Bridget Riley: Retrospective
Texts by Jonathan Crary, Nadia Chalbi, Frances Follin, Robert Kudielka, Anne Montfort, Eric Chassey, Semir Zeki. Interview with the artist by Lynne Cooke
Published in conjunction with a major retrospective at Musée d’Art Moderne de la Ville de Paris, this comprehensive volume illuminates the history and motivations behind Bridget Riley’s energetic art. Illustrations of over 60 Riley paintings are complemented by more than 80 drawings, which offers a unique opportunity to compare early works inspired by Georges Seurat alongside both her well-known black and white paintings during the 1960s and her recent canvases of curved forms and vivid colors. This bilingual catalogue contains six essays by Eric de Chassey, Jonathan Crary, Frances Follin, Robert Kudielka, Anne Montfort, and Semir Zeki; an interview with the artist by Lynne Cooke; a text about the two mural works by Nadia Chalbi; and an extensive biography.
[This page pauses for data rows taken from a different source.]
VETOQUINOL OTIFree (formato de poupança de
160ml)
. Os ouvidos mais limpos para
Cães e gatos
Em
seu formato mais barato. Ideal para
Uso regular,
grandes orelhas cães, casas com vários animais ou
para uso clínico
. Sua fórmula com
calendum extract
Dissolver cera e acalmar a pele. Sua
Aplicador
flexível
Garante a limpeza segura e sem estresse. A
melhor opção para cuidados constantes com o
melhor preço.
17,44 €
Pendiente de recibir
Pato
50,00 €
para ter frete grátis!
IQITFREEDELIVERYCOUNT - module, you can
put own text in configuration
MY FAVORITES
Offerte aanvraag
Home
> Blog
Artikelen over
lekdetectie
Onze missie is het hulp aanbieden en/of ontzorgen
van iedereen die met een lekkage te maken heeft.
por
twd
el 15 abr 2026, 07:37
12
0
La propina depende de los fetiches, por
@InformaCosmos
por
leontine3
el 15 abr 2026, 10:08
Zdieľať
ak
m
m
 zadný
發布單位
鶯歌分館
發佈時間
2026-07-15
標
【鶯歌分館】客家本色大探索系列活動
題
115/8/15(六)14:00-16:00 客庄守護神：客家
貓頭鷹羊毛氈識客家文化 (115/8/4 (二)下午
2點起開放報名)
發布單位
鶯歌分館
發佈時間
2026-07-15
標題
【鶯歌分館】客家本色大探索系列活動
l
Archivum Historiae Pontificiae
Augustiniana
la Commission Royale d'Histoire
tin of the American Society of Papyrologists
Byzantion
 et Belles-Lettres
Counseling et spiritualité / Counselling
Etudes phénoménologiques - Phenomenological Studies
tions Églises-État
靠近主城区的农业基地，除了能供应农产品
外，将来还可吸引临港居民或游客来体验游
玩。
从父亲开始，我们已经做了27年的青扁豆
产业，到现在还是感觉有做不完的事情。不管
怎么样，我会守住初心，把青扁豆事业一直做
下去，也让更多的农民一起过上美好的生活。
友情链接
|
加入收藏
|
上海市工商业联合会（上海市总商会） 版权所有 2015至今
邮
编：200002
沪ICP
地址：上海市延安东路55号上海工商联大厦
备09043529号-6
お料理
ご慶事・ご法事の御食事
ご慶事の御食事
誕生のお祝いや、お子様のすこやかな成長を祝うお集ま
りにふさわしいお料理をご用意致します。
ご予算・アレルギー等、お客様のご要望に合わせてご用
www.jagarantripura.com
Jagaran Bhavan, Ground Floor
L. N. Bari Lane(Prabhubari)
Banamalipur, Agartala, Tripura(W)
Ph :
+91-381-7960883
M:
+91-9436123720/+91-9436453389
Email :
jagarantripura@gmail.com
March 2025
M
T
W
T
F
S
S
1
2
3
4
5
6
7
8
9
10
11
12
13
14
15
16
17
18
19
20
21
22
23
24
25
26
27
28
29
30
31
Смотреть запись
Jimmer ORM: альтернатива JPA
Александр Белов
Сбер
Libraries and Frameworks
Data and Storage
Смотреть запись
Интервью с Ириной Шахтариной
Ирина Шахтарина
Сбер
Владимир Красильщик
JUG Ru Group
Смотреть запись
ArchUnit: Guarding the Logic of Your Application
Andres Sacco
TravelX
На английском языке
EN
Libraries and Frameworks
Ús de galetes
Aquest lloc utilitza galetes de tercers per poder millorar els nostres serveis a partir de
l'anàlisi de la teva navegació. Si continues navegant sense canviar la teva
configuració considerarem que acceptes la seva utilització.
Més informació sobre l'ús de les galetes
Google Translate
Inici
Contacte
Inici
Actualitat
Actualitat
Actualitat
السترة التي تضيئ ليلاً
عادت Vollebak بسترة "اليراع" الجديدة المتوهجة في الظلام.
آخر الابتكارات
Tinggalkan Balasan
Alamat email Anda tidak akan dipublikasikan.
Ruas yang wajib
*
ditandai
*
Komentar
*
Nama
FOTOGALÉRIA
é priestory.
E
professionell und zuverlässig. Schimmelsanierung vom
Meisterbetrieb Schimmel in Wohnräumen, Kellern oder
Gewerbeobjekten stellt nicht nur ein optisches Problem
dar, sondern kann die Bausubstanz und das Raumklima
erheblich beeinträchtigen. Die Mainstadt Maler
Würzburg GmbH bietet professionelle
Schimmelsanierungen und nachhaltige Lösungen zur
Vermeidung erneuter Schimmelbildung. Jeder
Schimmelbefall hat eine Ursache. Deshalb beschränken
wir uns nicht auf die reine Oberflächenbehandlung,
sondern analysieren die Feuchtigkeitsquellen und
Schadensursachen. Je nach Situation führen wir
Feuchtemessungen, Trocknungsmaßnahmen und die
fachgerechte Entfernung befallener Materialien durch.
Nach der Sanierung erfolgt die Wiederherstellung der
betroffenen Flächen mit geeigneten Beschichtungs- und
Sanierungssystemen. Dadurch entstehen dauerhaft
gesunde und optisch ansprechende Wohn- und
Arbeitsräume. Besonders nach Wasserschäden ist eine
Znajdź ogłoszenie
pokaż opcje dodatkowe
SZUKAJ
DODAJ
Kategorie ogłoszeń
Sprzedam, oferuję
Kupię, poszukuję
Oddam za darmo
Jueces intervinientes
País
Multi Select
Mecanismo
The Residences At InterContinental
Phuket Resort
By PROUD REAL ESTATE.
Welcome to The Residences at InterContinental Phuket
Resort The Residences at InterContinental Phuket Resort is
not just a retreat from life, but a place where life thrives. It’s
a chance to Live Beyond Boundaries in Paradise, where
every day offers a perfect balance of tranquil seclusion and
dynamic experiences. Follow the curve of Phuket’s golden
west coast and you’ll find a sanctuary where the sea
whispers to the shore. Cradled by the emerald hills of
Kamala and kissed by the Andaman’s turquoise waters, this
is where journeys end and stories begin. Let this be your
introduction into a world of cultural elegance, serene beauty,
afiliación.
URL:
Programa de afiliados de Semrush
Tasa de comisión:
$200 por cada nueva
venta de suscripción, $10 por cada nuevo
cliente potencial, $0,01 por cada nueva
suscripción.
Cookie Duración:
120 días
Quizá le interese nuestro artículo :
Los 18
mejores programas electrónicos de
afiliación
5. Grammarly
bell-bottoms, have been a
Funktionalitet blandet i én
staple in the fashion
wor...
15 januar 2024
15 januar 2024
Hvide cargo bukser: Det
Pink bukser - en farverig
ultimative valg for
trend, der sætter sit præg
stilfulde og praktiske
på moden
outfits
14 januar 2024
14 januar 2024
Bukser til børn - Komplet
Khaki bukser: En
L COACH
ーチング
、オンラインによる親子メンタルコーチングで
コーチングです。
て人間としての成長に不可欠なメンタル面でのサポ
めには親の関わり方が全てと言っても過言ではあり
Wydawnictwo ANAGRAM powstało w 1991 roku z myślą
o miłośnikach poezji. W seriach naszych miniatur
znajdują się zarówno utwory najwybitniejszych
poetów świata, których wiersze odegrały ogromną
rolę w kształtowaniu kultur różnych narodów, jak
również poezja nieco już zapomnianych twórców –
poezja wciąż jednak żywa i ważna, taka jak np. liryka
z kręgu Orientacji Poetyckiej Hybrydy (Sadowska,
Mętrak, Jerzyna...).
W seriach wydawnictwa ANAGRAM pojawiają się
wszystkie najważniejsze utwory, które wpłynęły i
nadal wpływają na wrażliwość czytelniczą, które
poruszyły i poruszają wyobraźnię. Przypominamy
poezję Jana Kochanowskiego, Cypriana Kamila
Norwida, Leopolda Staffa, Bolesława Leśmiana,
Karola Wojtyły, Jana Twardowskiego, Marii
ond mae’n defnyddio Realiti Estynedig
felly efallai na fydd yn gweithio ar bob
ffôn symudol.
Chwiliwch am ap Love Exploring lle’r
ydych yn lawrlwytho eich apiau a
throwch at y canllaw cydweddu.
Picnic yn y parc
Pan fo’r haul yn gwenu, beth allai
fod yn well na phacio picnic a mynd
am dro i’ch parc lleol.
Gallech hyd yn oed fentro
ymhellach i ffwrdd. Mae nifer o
Providing an overview of Riley’s growing oeuvre, this volume is a detailed account of the artist’s ceaseless creative process.
Publisher: Ridinghouse / Musée d’Art Moderne de la Ville de Paris
Artists: Bridget Riley
Contributors: Nadia Chalbi, Éric de Chassey, Lynne Cooke, Jonathan Crary, Frances Follin, Robert Kudielka, Anne Montfort, Semir Zeki
Publication Date: 2008
Binding: Hardcover
Dimensions: 9 1/2 x 11 3/4 in (24.1 x 29.8 cm)
Pages: 328
Reproductions: 140 color
ISBN: 9781905464159
Retail: $85 US & Canada | £35 | €45
Status: Available
Bridget Riley
One of the most significant artists working today, Bridget Riley’s dedication to the interaction of form and color has led to a continued exploration of perception. From the early 1960s, she has used elementary shapes such as lines, circles, curves, and squares to create visual experiences that actively engage the viewer, at times triggering optical sensations of vibration and movement. Her earliest black-and-white compositions offer impressions of several other pigments, while ensuing, multi-chromatic works present color as an active component. Although abstract, her practice is closely linked with nature, which she understands to be “the dynamism of visual forces—an event rather than an appearance.”
Robert Kudielka
Robert Kudielka is an art historian and former Professor of Aesthetics and Philosophy of Art at the University of the Arts, Berlin. He is the co-author with Bridget Riley of Paul Klee: The Nature of Creation, Works, 1914-1940 (2002) and author and editor of numerous books on Riley, including Robert Kudielka on Bridget Riley: Essays and interviews since 1972 (2005; revised and expanded edition, 2014) and The Eye’s Mind: Bridget Riley, Collected Writings 1965-2009 (2009).